In conclusion, we recall the moment in Justice’s article where Christina of Markyate has a vision that the abbot wore the wrong color the day before—this is so extraordinarily miraculous that her supporters realize they hadn’t actually believed in miracles before then. The abbot discovers that “what he has used as a convenient heuristic premise is actually the rudest fact: it is not as if she can see him; she just can see him. He thereby learns to believe what he believes” (Justice 17). In addition to this being a truly delightful moment, it seems clear that the medieval believers Justice describes are not merely Enlightenment doubters overcoming their rationality with the force of will. Rather, it seems that they can’t necessarily tell the difference between believing and knowing, or faith and reasoning. We think our characters (and humans in general) have this problem too.

1 comment:

  1. "it seems that they can’t necessarily tell the difference between believing and knowing, or faith and reasoning. We think our characters (and humans in general) have this problem too."
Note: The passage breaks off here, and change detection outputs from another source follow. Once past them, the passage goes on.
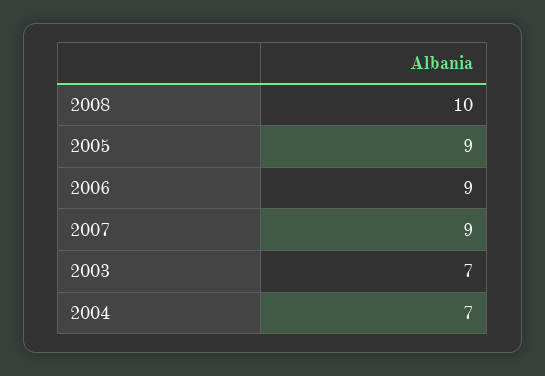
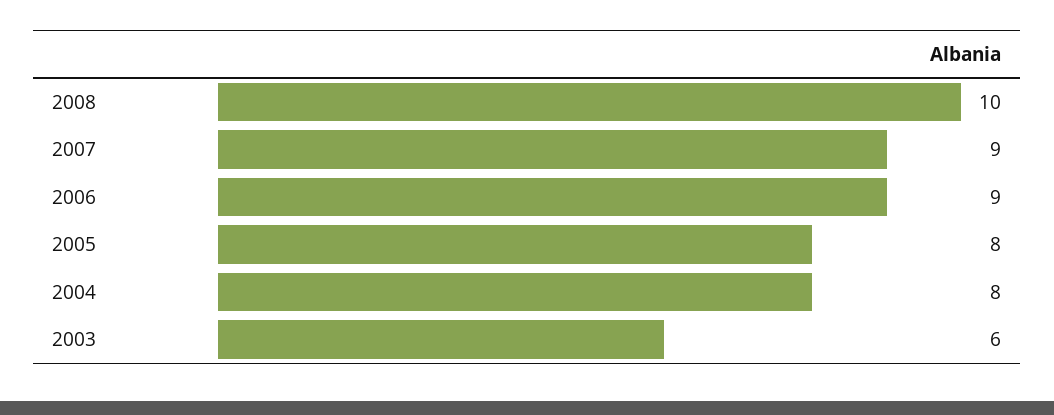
  {
    "2008": 10,
-   "2005": 9,
+   "2005": 8,
    "2006": 9,
    "2007": 9,
-   "2003": 7,
+   "2003": 6,
-   "2004": 7
+   "2004": 8
  }

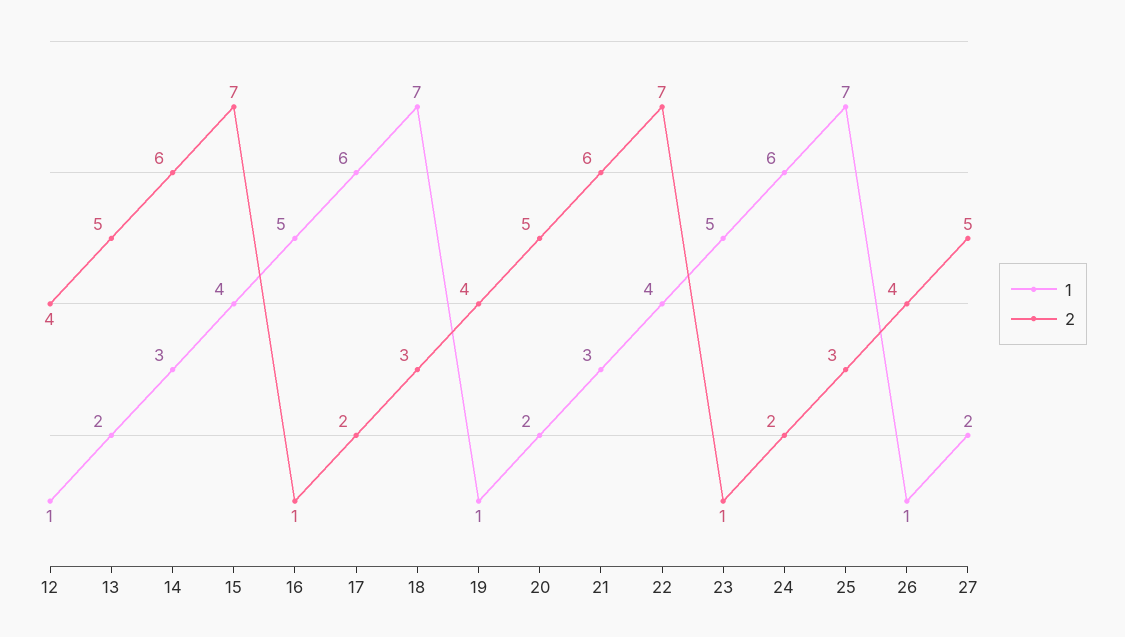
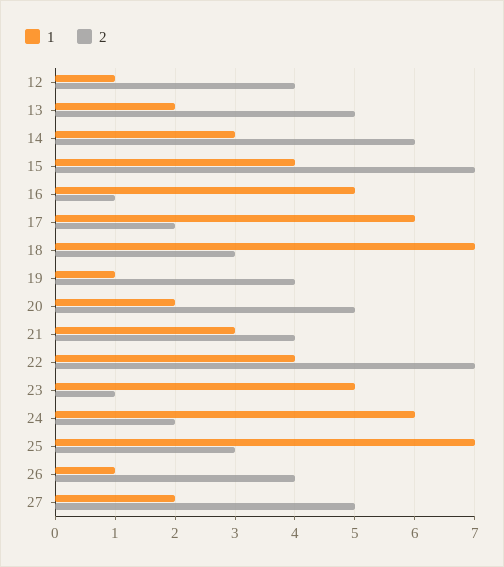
  {
    "1": {
      "12": 1,
      "13": 2,
      "14": 3,
      "15": 4,
      "16": 5,
      "17": 6,
      "18": 7,
      "19": 1,
      "20": 2,
      "21": 3,
      "22": 4,
      "23": 5,
      "24": 6,
      "25": 7,
      "26": 1,
      "27": 2
    },
    "2": {
      "12": 4,
      "13": 5,
      "14": 6,
      "15": 7,
      "16": 1,
      "17": 2,
      "18": 3,
      "19": 4,
      "20": 5,
-     "21": 6,
+     "21": 4,
      "22": 7,
      "23": 1,
      "24": 2,
      "25": 3,
      "26": 4,
      "27": 5
    }
  }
    I love this. I completely buy the idea that to whatever extent we project things onto medieval writers and performers, it's not at all specific to them. Justice reads medieval scholarship on Margery Kempe as boiling down to an acknowledgment that she was either lying or "was so abjectly hostage to her desire that she induced the visions unawares" (11). I basically feel like "abjectly hostage to [his/]her desire" pretty much describes every individual in any time period, so I don't consider that suggestion to be a targeted attack on the Middle Ages. I just really don't see the glove-slap that Justice reads into it.